MANAGEMENT OF GENETIC RESOURCES FOR VITIS, PRUNUS, JUGLANS, FICUS, OLEA, PISTACIA, PUNICA, DIOSPYROS, ACTINIDIA, AND MORUS
Location: National Clonal Germplasm Rep - Tree Fruit & Nut Crops & Grapes
Title: Micropropagation in stationay liquid media
Submitted to: Propagation of Ornamental Plants
Publication Type: Peer Reviewed Journal
Publication Acceptance Date: November 25, 2010
Publication Date: January 11, 2011
Citation: Preece, J.E. 2011. Micropropagation in stationay liquid media. Propagation of Ornamental Plants. 10(4):183-187.
Interpretive Summary: Clonal micropropagation typically employs shoot tip or nodal explants from which axillary shoots are induced to elongate. Alternately, one shoot grows and is subdivided into nodal segments, from which axillary shoots elongate to be further subdivided or rooted. To avoid somaclonal variation, adventitious shoot organogenesis and somatic embryogenesis are avoided and the focus is on production of axillary shoots and/or nodes.
Shoot explants and proliferating and elongating shoots are cultured in vitro in a wide variety of vessels containing defined media that are usually gelled with agar and or gelcarin. Gelling of media is a method of providing support for the plant tissue so that it does not sink to the bottom of the vessel where conditions may be anaerobic leading to stress, poor growth, and death.
The focus of this paper is the elimination of gelling agents and strategies for use of stationary liquid media without a filter paper or other support. On species where successful, time, labor, and money spent on gelling agents and solubilizing them by use of heat is eliminated (Savangikar et al. 2005). Dispensing media into vessels is safer and more comfortable to micropropagation laboratory workers because the liquid medium is not scalding hot because it is not heated. Additionally, media can be changed easily and quickly and cleaning of culture vessels is facilitated compared to when a gelling agent is used.

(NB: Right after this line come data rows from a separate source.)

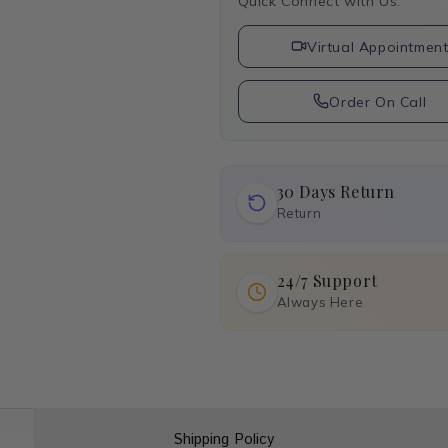
Quick Connect with Us:
Virtual Appointmen
Order On Call
30 Days Return
Return
24/7 Support
Always Here
Shipping Policy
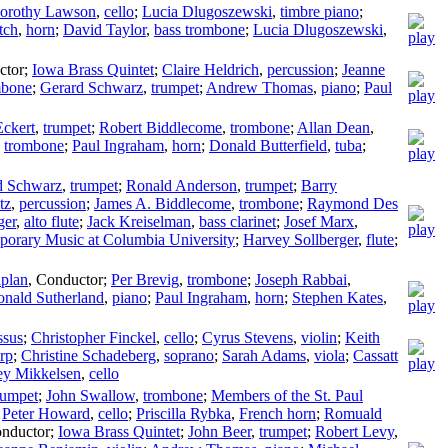
orothy Lawson
,
cello
;
Lucia Dlugoszewski
,
timbre piano
;
tch
,
horn
;
David Taylor
,
bass trombone
;
Lucia Dlugoszewski
,
ctor
;
Iowa Brass Quintet
;
Claire Heldrich
,
percussion
;
Jeanne
mbone
;
Gerard Schwarz
,
trumpet
;
Andrew Thomas
,
piano
;
Paul
Eckert
,
trumpet
;
Robert Biddlecome
,
trombone
;
Allan Dean
,
,
trombone
;
Paul Ingraham
,
horn
;
Donald Butterfield
,
tuba
;
d Schwarz
,
trumpet
;
Ronald Anderson
,
trumpet
;
Barry
tz
,
percussion
;
James A. Biddlecome
,
trombone
;
Raymond Des
ger
,
alto flute
;
Jack Kreiselman
,
bass clarinet
;
Josef Marx
,
porary Music at Columbia University
;
Harvey Sollberger
,
flute
;
plan
,
Conductor
;
Per Brevig
,
trombone
;
Joseph Rabbai
,
nald Sutherland
,
piano
;
Paul Ingraham
,
horn
;
Stephen Kates
,
ssus
;
Christopher Finckel
,
cello
;
Cyrus Stevens
,
violin
;
Keith
rp
;
Christine Schadeberg
,
soprano
;
Sarah Adams
,
viola
;
Cassatt
ey Mikkelsen
,
cello
rumpet
;
John Swallow
,
trombone
;
Members of the St. Paul
;
Peter Howard
,
cello
;
Priscilla Rybka
,
French horn
;
Romuald
nductor
;
Iowa Brass Quintet
;
John Beer
,
trumpet
;
Robert Levy
,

In vitro growth can also be improved substantially if gelling agents, especially agar, are omitted from the medium. In some cases, labor in the transfer hood can be much more efficient if stationary liquid overlays are used on agar rather than traditional transfers to fresh medium.
Micropropagation of many species is reduced as agar concentration increases. Eliminating agar or other gelling agent completely can improve microshoot proliferation and growth. If established shoot cultures are placed in vitro into shallow layers of liquid media, most of the shoot masses will remain above the media where there is sufficient aeration. Not all species will grow normally on stationary liquid media and water soaking or hyperhydricity will result. Hyperhydricity can be overcome by use of temporary immersion bioreactors or by using agar solidified media. If agar is used, rather than transfer to new medium at approximately monthly intervals, liquid medium can be added as a thin layer to the top of the agar and good growth will result. For most species, it is not necessary to provide any additional support such as rafts, filter paper, sponges, glass wool, etc. if the shoot masses are sufficiently large when transferred to stationary liquid medium. Therefore, cultures can be established using a gelled media and once they have grown, they can be transferred into stationary liquid media, which will improve micropropagation efficiency.